A warning has been issued following reports of potential artefacts being removed from a Spanish Armada shipwreck off the coast of Northern Ireland.
An increase in the number of people diving to visit wrecks was noted last month during a period of warm weather, the Norths Department for Communities said.
It has launched an investigation into reports that items have been removed from the wreck of La Girona off the coast of Co Antrim.
A patrol vessel was to undertake inspections of both La Girona and the wreck of the HMS Drake off the coast of Rathlin Island.
La Girona, a warship of the Spanish Armada, sank close to Portballintrae in 1588, and HMS Drake, a First World War cruiser was torpedoed by a German U-Boat in 1917 and sank in Rathlin Bay.
In a statement the department said the recent combination of sun and calm seas saw an increase in people diving towards historic wrecks.

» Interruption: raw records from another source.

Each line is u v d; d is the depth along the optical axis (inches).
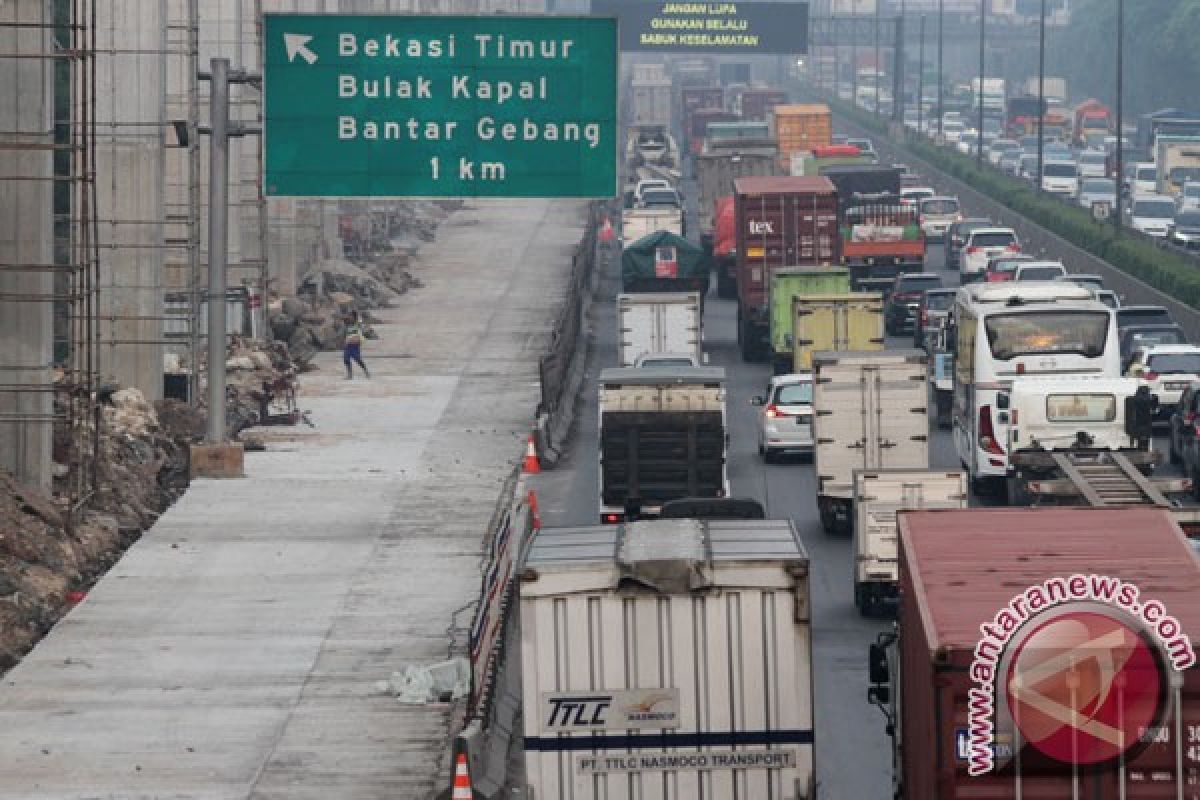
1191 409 5521.7
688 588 2517.2
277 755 3287.4
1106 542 2437.3
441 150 5408.5
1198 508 3211.1
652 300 7027.6
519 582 2522.1
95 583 4389.8
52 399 5285.4
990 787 2114.9
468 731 3004.4
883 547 4037.9
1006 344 5388.8
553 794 2534.5
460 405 6860.2
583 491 5477.4
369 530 4921.3
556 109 5393.7
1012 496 5029.5
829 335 6683.1
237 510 5132.9
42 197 5022.1
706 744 2532.0
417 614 4136.3
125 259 6392.7
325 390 7140.8
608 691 2524.6
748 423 6579.7
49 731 3405.5
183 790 3125.0
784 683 2527.1
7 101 4980.3
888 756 3221.0
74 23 5064.0
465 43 5388.8
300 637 3973.9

There are 340 known ship and plane wrecks off the coast of the North.
Two of this number, La Girona and HMS Drake, have special protection.
Access to the site of La Girona is restricted under the Protection of Wrecks Act (1973) and any person diving in the restricted area without a licence may be prosecuted.

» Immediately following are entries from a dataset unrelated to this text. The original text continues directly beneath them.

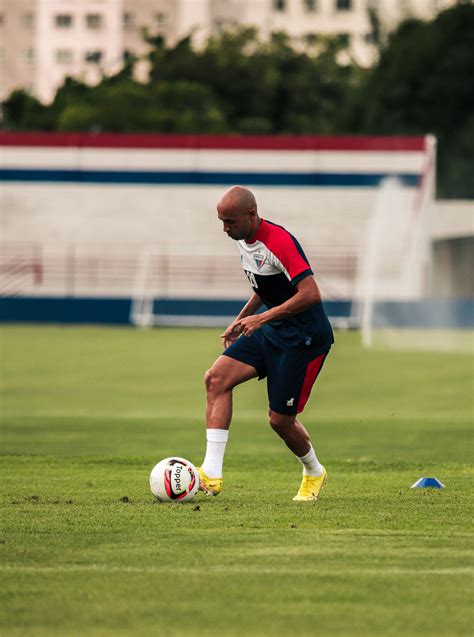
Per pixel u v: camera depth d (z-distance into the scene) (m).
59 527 22.02
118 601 16.25
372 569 18.22
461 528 21.92
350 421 51.91
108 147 142.88
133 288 140.38
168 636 14.57
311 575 17.80
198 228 142.00
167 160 143.12
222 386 25.81
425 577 17.67
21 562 18.73
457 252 126.56
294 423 25.70
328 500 26.03
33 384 70.31
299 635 14.63
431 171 142.50
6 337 105.81
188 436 45.88
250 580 17.47
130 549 19.77
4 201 143.12
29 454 39.16
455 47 188.88
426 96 188.38
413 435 46.22
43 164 143.12
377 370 77.38
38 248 141.88
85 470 34.00
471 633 14.75
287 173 142.50
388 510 24.23
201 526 22.11
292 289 24.75
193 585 17.16
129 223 142.38
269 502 25.61
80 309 127.25
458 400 61.69
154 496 26.03
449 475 32.38
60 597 16.47
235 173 142.75
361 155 142.25
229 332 25.61
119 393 65.88
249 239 24.53
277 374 25.23
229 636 14.59
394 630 14.88
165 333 111.88
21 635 14.61
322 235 141.00
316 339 24.94
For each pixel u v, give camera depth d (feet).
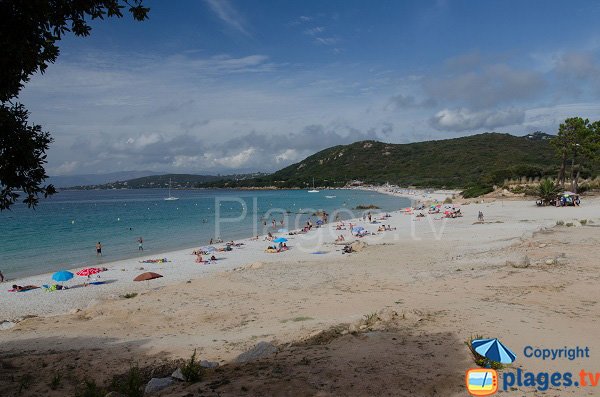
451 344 31.07
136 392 26.61
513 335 33.19
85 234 178.40
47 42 22.22
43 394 28.84
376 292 59.00
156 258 114.73
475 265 72.02
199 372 29.04
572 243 82.07
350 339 34.35
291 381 24.30
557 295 46.85
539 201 201.26
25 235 176.14
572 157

While diving to visit the HMS Drake wreck does not require any permission, the removal of any artefacts may constitute an offence under the Historic Monuments and Archaeological Objects (Northern Ireland) Order 1995.
“Over the July holiday period the department received a report of diving activity within the restricted area around La Girona and the removal of potential artefacts from the site,” the Department for Communities said in a statement.
“The Department for Communities and Department of Agriculture, Environment and Rural Affairs work in partnership to manage and protect the marine historic environment.
“In response to this report, a DAERA patrol vessel will be undertaking regular inspections of both La Girona and HMS Drake over the summer months.”
A number of artefacts, including silver coins, jewellery and armaments from La Girona, are on permanent display at the Ulster Museum in Belfast.